Dataedo creates lineage based on location URI when data source of the table is located in one of the following cloud storages:

    • Google Cloud
    • Amazon S3
    • Azure
    • Cloudflare

Image title

Fivetran Data Sources

If you connect to some data source (for example Salesforce) using Fivetran connection you can utilize Dataedo Fivetran connector to create column level lineage between this source and Databricks.
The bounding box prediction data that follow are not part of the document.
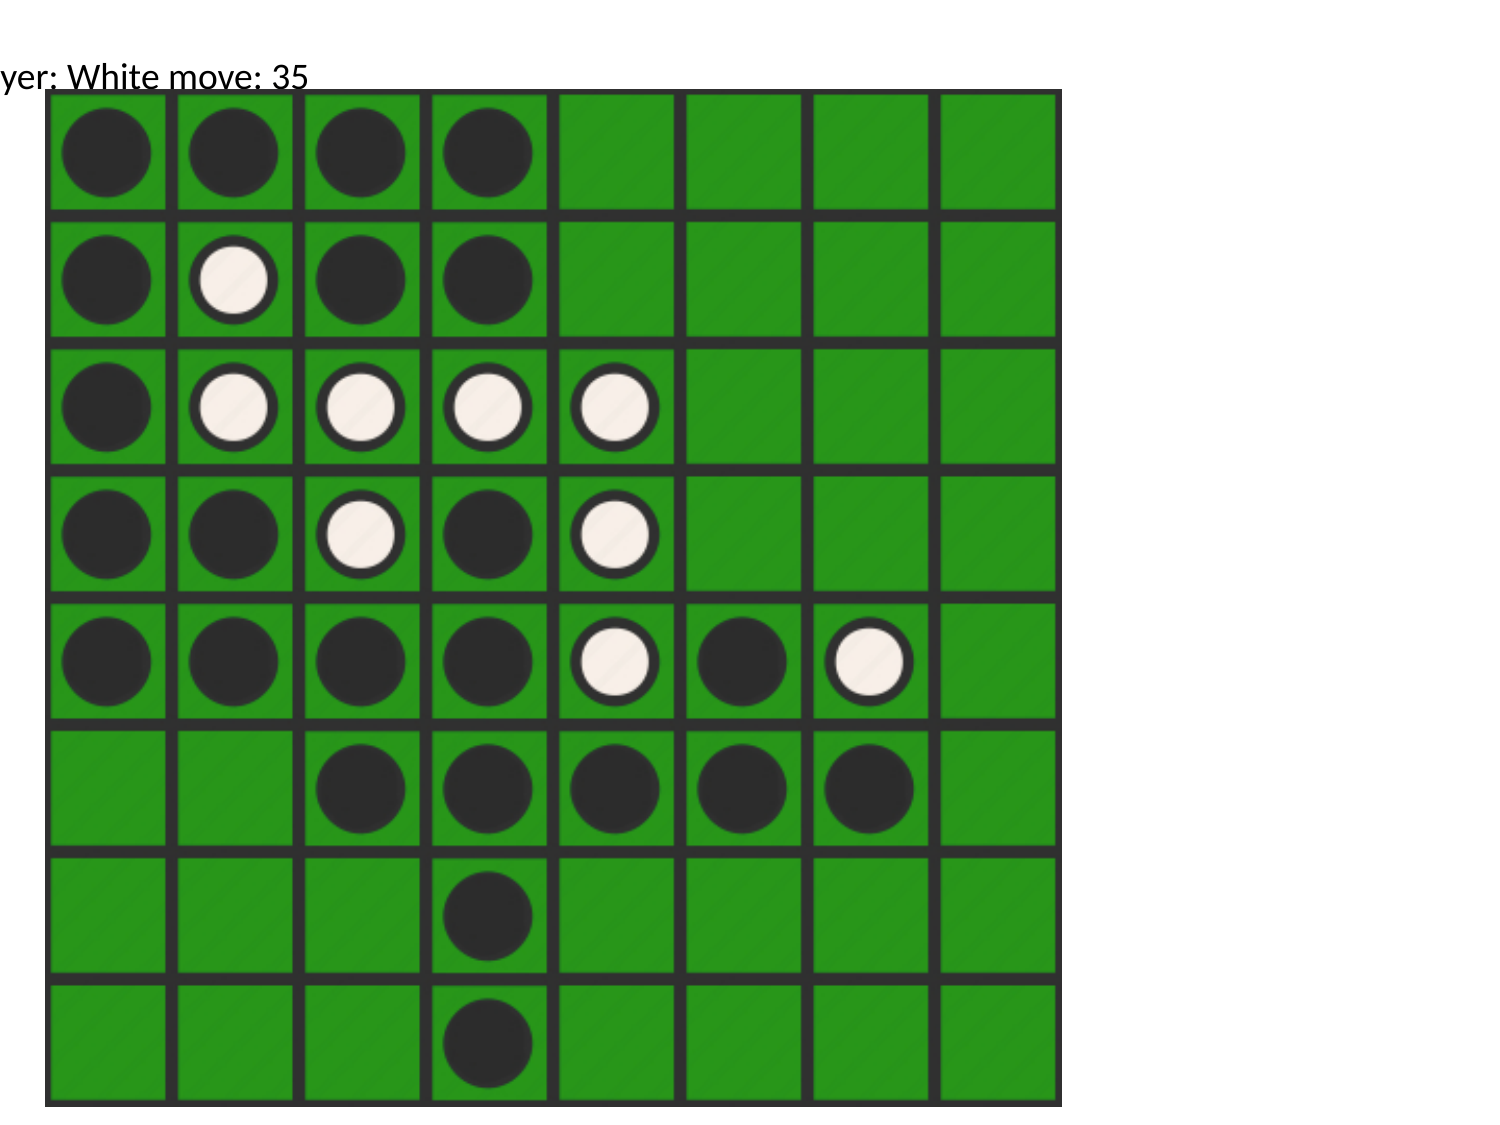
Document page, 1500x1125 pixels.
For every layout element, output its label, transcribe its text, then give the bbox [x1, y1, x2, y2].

picture [44, 89, 1062, 1107]
text_box turn: 28 player: White move: 35 [0, 44, 325, 105]
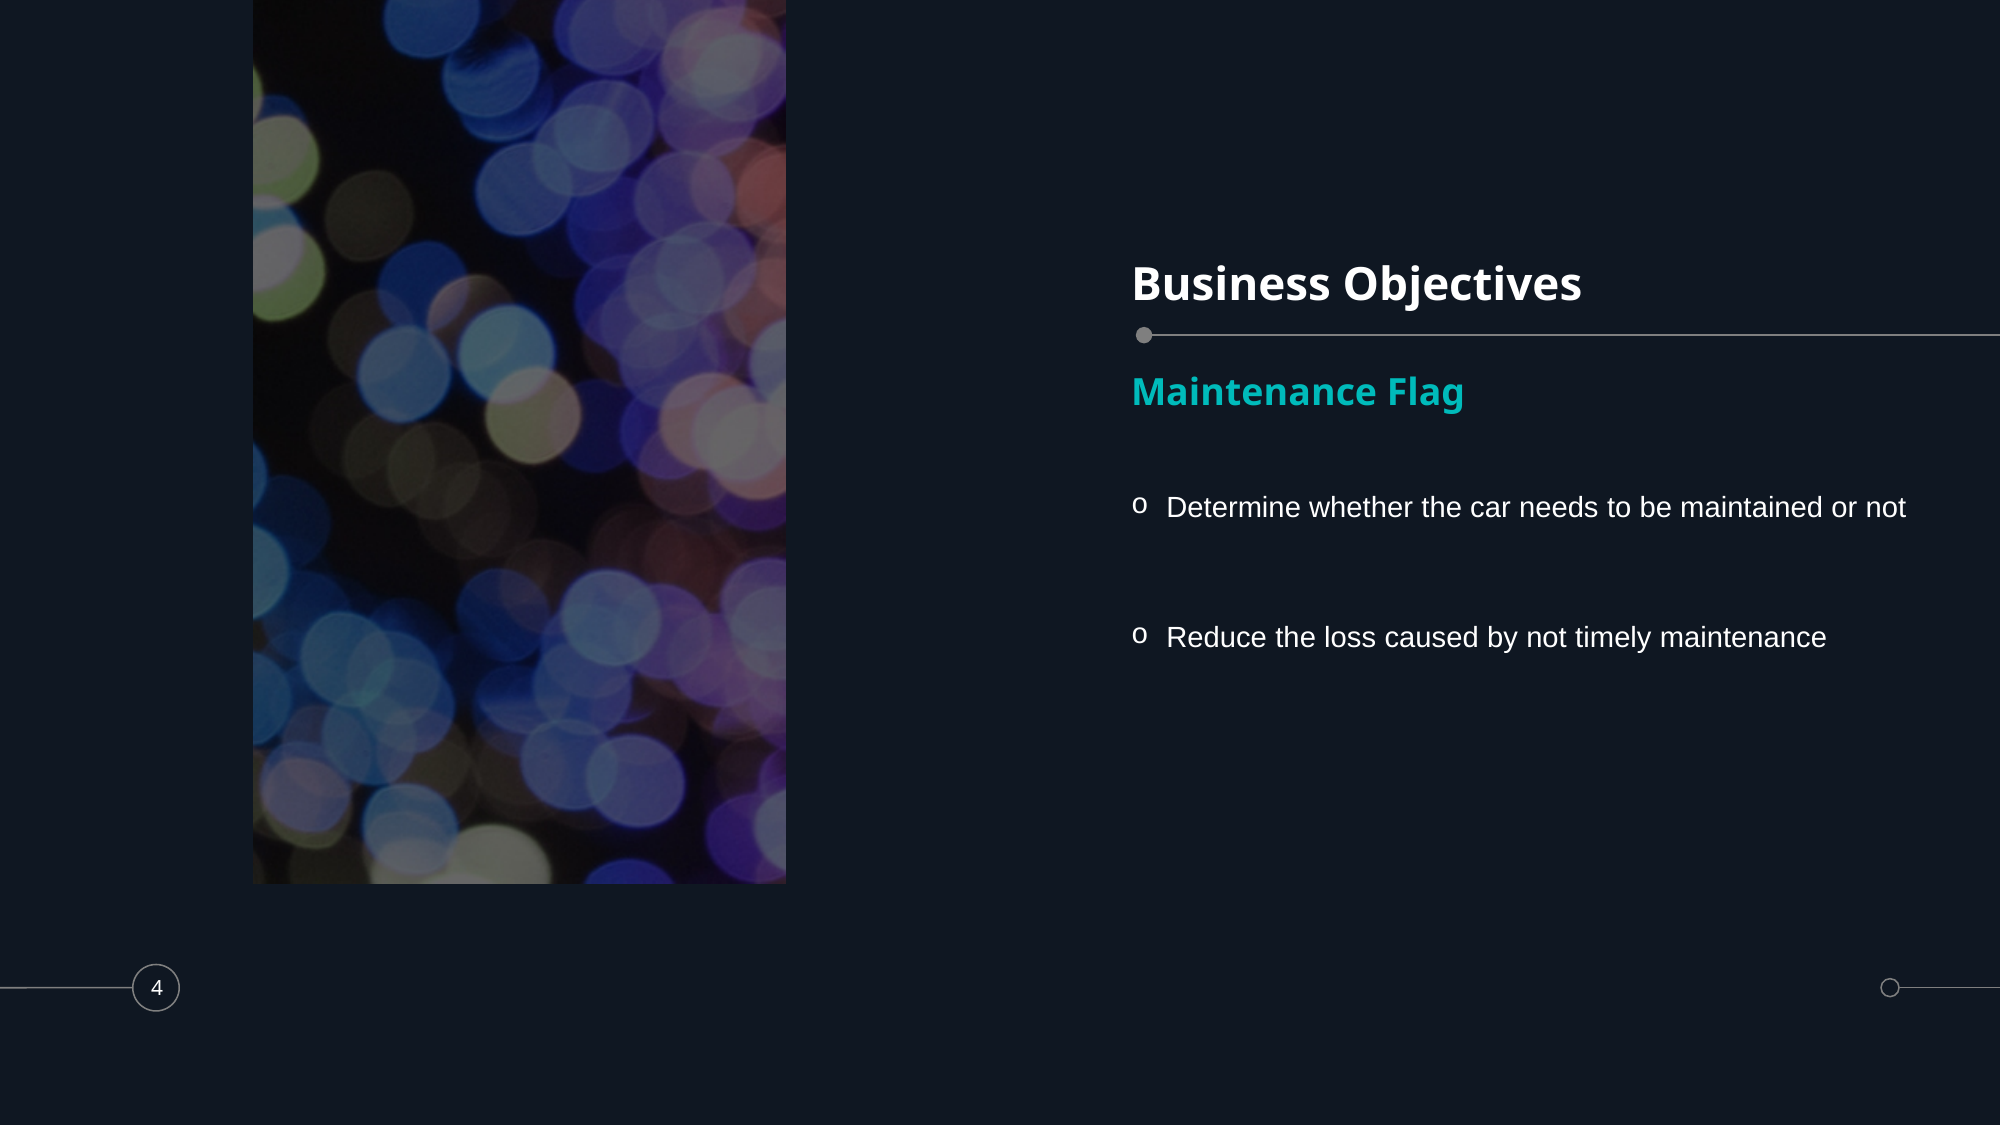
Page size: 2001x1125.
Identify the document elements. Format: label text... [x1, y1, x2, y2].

list Determine whether the car needs to be maintained or not Reduce the loss caused by not timely maintenance [1131, 470, 1909, 921]
slide_number 4 [127, 964, 186, 1014]
title Business Objectives [1131, 178, 1869, 311]
picture [253, 0, 787, 884]
list Maintenance Flag [1131, 368, 1865, 462]
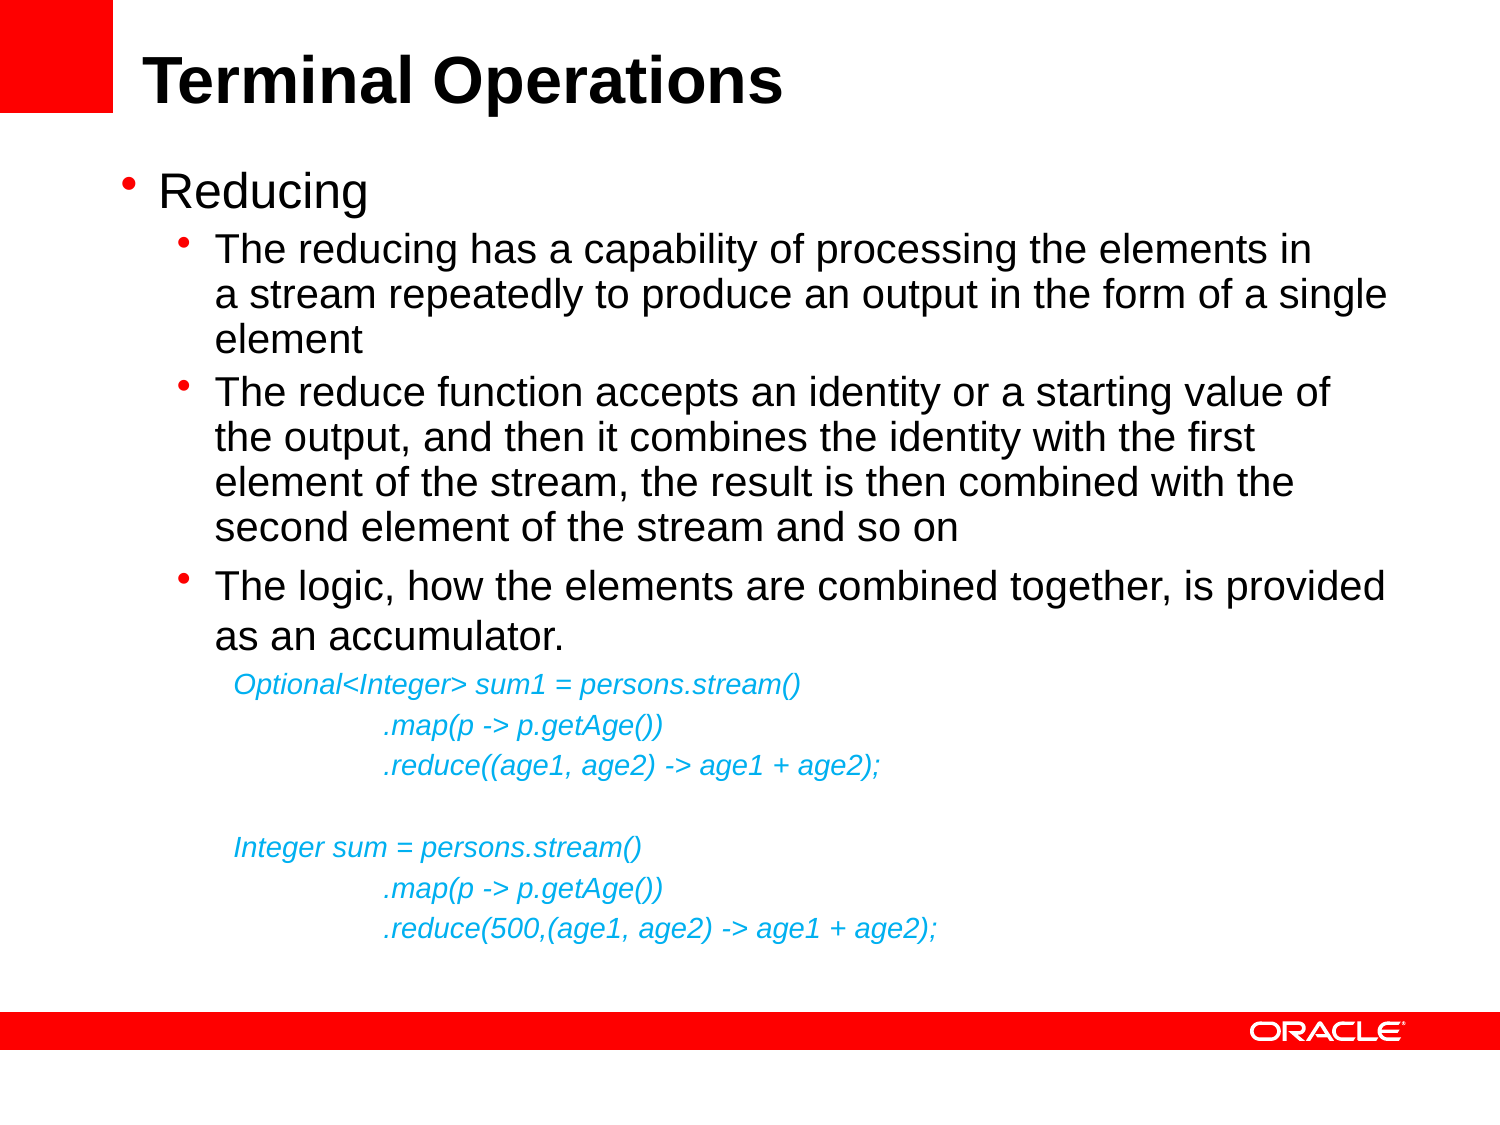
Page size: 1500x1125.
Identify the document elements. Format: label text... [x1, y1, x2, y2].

title Terminal Operations [141, 36, 1465, 166]
list Reducing The reducing has a capability of processing the elements in a stream repeatedly to produce an output in the form of a single element The reduce function accepts an identity or a starting value of the output, and then it combines the identity with the first element of the stream, the result is then combined with the second element of the stream and so on The logic, how the elements are combined together, is provided as an accumulator. Optional<Integer> sum1 = persons.stream() .map(p -> p.getAge()) .reduce((age1, age2) -> age1 + age2); Integer sum = persons.stream() .map(p -> p.getAge()) .reduce(500,(age1, age2) -> age1 + age2); [64, 164, 1398, 1019]
picture [0, 1012, 1500, 1050]
picture [0, 0, 113, 113]
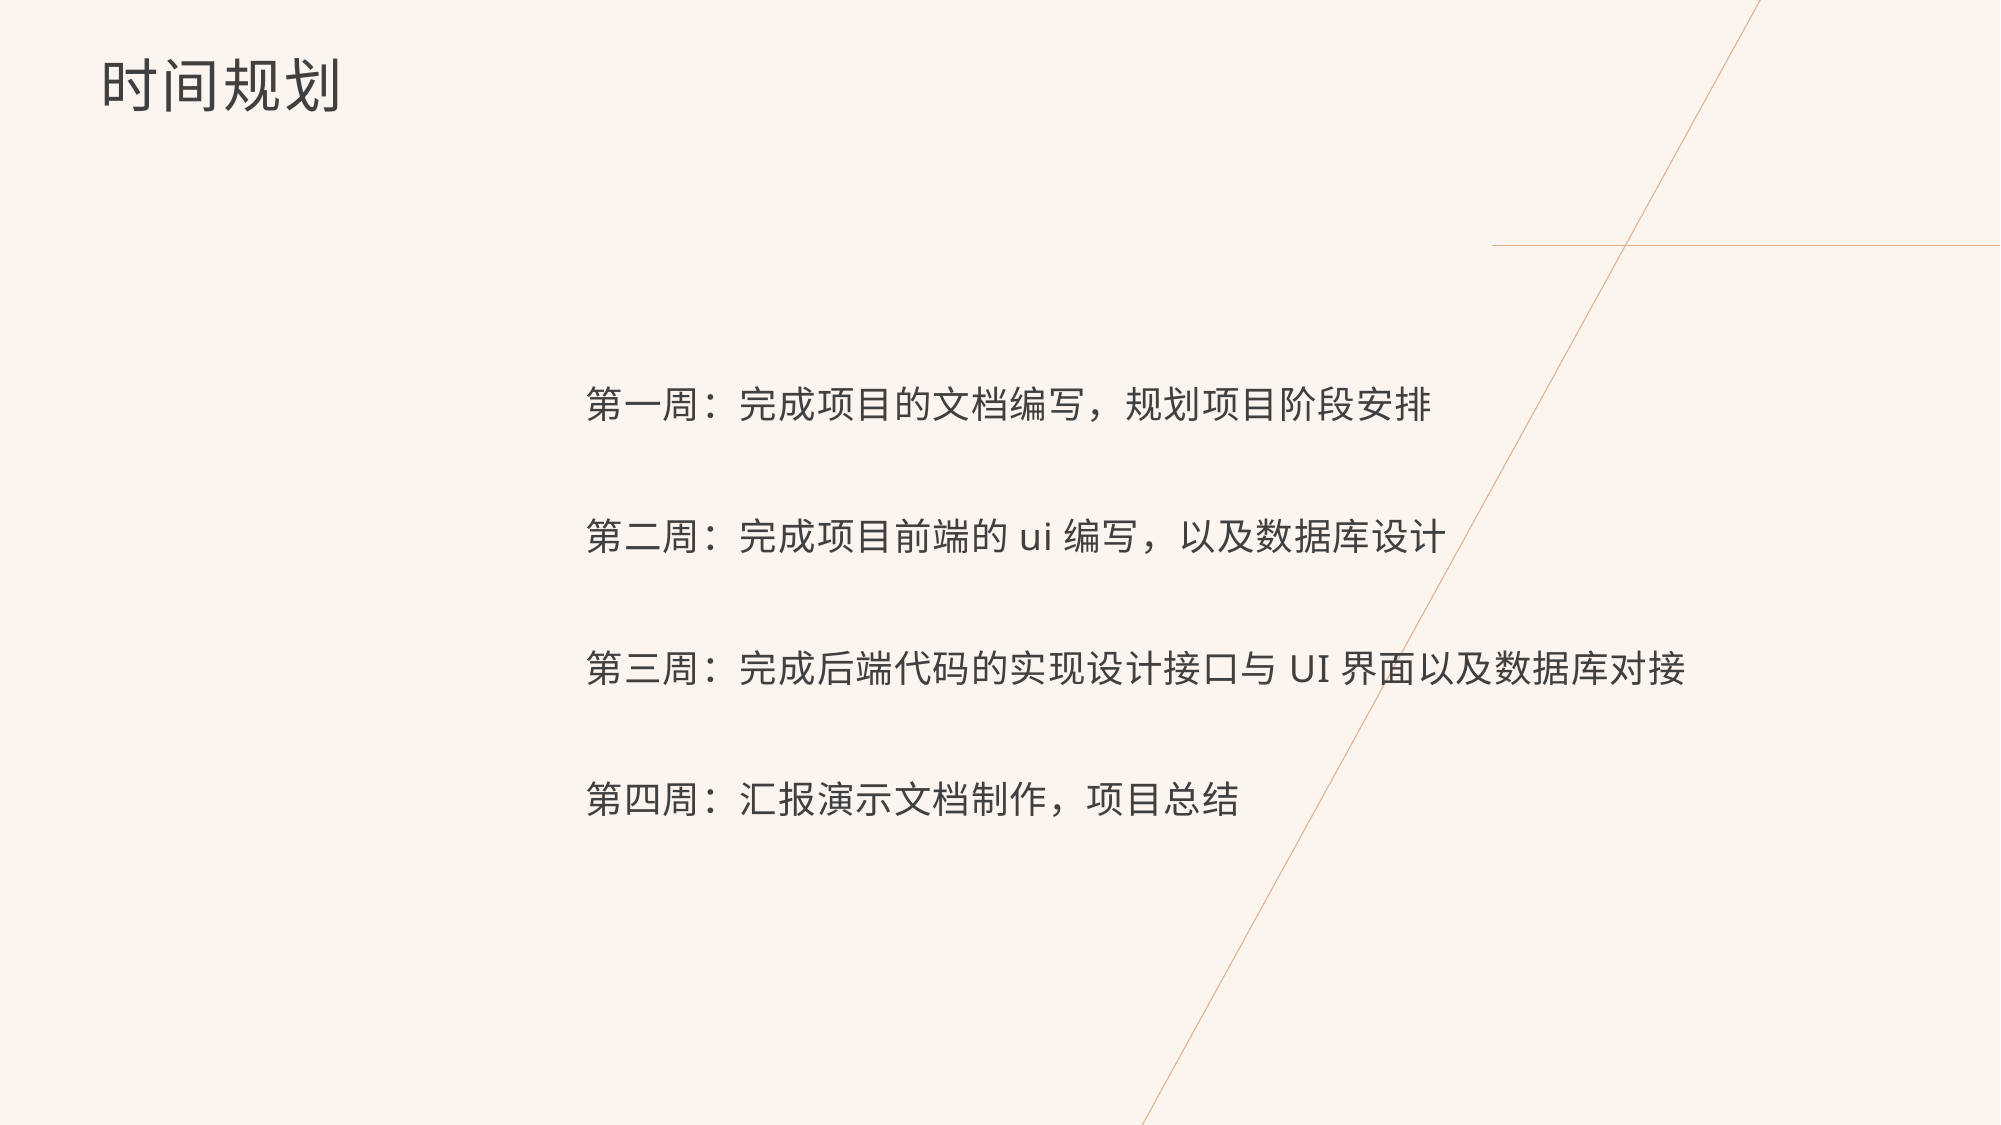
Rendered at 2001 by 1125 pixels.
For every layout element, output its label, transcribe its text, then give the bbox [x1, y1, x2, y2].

title 时间规划 [85, 22, 839, 128]
list 第一周：完成项目的文档编写，规划项目阶段安排 第二周：完成项目前端的ui编写，以及数据库设计 第三周：完成后端代码的实现设计接口与UI界面以及数据库对接 第四周：汇报演示文档制作，项目总结 [570, 373, 1772, 1125]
On the diagram you can see Fivetran ETL program that processes data which can be hidden as in the case of DLT pipelines to show lineage between objects directly:

Image title

Known Limitations

  • Column level lineage for external tables will be created only if data source (for example JSON file) schema is automatically discovered by Databricks and column names are not changed
  • For Delta Live Tables (DLT), Dataedo will use data lineage only for latest update, and ignore any older updates.

Because Dataedo uses Databricks API, unless otherwise specfied in the documentation, following limitations regarding data lineage must be taken into account: Databricks lineage limitations

Troubleshooting

I don't see data lineage

  1. Check if the object that does not have lineage has it in Databricks. If not, lineage won't be created in Dataedo.
  2. Rerun import of the source - maybe schema was imported in older version or configuration was incorrect.

I don't see data lineage from External location storage

  1. Check if the object that does not have lineage has it in Databricks. If not, lineage won't be created in Dataedo.
  2. Make sure the object has Linked Source set, with correctly assigned storage Image title
  3. If you don't see Linked Source, check if you have permissions to appriopriate Databricks External Location.
  4. Rerun import of the source - maybe schema was imported in older version or configuration was incorrect.

I don't see data lineage between objects from different catalogs

  1. Check if the object that does not have lineage has it in Databricks. If not, lineage won't be created in Dataedo.
  2. Make sure that you have both catalogs imported
  3. Rerun import of catalog with outflow objects (those to which data should flow)

Data lineage is inaccurate

  1. Make sure that there are recent updates available for pipelines.